HBO's 'Euphoria' is not the Typical High School Teen Scandal Flick

Image courtesy of HBO.

Some viewers do contend, though, that the series can be and is controversially explicit in the amount of drug use and sexual encounters shown. A review on The Guardian notes that Euphoria makes Skins, a British show with similar themes, look “positively Victorian”. Parents will most definitely worry and cringe and argue, and certainly because the show is aimed towards young teen audiences, but when the show is rife with unsparingly harsh truths and cruel sexual endeavours and brutal — and because of that, quite realistic — depictions of drug and substance abuse, one can wonder whether the show is more a bad influence or a warning.

It’s not just the weary stories told and the worrisome questions that arise that make the show so memorable and so much more distinct compared to its teen-angst relatives like Riverdale and 13 Reasons Why. Ellen Scott from Metro writes that the show’s make-up is one-to-watch; Hunter Schafer, who portrays Rue’s newfound best friend Jules, wears some seriously beautiful graphic liner. There’s a sparkling pink look accompanied by a line of a hot pink liner, and orange look that truly complements Schafer’s blue eyes, and a sky blue liner forming a circle at the edge of her lids. Not to mention an absolutely powerful green eyeshadow look on Barbie Ferreira and pretty gemstones bejewelling Alexia Demie’s eyelids, and Zendaya’s tears of glitter… It looks brilliant on camera and is another little aspect of the artsy side of today’s modern teenagers, and even makes the otherwise dark show a little bit brighter, plus a great source of eye candy.

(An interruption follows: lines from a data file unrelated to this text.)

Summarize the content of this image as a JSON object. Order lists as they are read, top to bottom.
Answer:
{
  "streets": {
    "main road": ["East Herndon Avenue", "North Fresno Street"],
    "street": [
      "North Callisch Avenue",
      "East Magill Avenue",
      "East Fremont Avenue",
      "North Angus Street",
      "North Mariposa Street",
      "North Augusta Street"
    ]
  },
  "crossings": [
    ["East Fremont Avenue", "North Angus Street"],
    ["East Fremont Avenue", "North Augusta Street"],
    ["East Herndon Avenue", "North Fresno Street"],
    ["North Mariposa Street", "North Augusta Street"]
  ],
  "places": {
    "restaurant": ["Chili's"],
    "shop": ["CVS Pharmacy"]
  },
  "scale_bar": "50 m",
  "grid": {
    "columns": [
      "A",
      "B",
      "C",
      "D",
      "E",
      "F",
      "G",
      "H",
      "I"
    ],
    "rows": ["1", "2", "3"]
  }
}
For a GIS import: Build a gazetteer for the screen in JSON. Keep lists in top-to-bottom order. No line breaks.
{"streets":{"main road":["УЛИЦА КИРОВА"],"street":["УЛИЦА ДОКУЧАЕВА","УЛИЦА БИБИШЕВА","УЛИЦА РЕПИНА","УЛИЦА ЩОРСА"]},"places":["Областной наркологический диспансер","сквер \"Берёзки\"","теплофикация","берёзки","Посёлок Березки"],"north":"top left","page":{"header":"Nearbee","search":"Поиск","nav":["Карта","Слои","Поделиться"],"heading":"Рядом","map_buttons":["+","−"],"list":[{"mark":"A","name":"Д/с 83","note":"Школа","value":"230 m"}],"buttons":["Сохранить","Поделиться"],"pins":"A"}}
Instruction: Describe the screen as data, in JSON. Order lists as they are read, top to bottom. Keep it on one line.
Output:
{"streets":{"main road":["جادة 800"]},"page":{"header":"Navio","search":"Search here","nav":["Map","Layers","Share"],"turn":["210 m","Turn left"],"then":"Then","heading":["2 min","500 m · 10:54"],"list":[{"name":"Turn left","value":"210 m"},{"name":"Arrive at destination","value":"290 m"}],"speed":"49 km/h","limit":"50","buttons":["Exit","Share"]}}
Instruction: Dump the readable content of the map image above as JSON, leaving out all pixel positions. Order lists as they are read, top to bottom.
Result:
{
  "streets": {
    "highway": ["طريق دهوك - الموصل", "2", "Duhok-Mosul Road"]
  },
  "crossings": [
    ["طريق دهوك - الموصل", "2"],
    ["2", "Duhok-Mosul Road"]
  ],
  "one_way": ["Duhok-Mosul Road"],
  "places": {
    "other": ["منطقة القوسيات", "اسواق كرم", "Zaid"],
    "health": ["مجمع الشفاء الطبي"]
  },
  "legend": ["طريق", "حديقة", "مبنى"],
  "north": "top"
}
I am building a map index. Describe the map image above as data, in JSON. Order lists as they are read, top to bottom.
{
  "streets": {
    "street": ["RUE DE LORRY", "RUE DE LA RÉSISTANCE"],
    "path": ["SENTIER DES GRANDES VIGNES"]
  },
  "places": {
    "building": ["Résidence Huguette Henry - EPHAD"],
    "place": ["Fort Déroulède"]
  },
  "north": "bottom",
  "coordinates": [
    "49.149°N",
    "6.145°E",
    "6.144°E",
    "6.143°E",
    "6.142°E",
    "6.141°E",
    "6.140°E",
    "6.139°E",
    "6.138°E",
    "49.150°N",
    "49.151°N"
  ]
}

HBO's 'Euphoria' is not the Typical High School Teen Scandal Flick

Image courtesy of HBO.

Euphoria is definitely not for everyone; it is, perhaps predictably, going to gain a cult following, but it’s one of those hard-hitting shows that just need to be made and requires a platform, requires to be talked about. For its characters, its messages, its uncanny similarity with the reality many high schoolers face but are too afraid or uncomfortable to talk about, tackle so many real issues head-on, and proves that adolescence is at once a palpably bitter experience and a sweet one — and all the colour, the callousness of it all, for so many teenagers out there, doesn’t it feel and sound and look so familiar?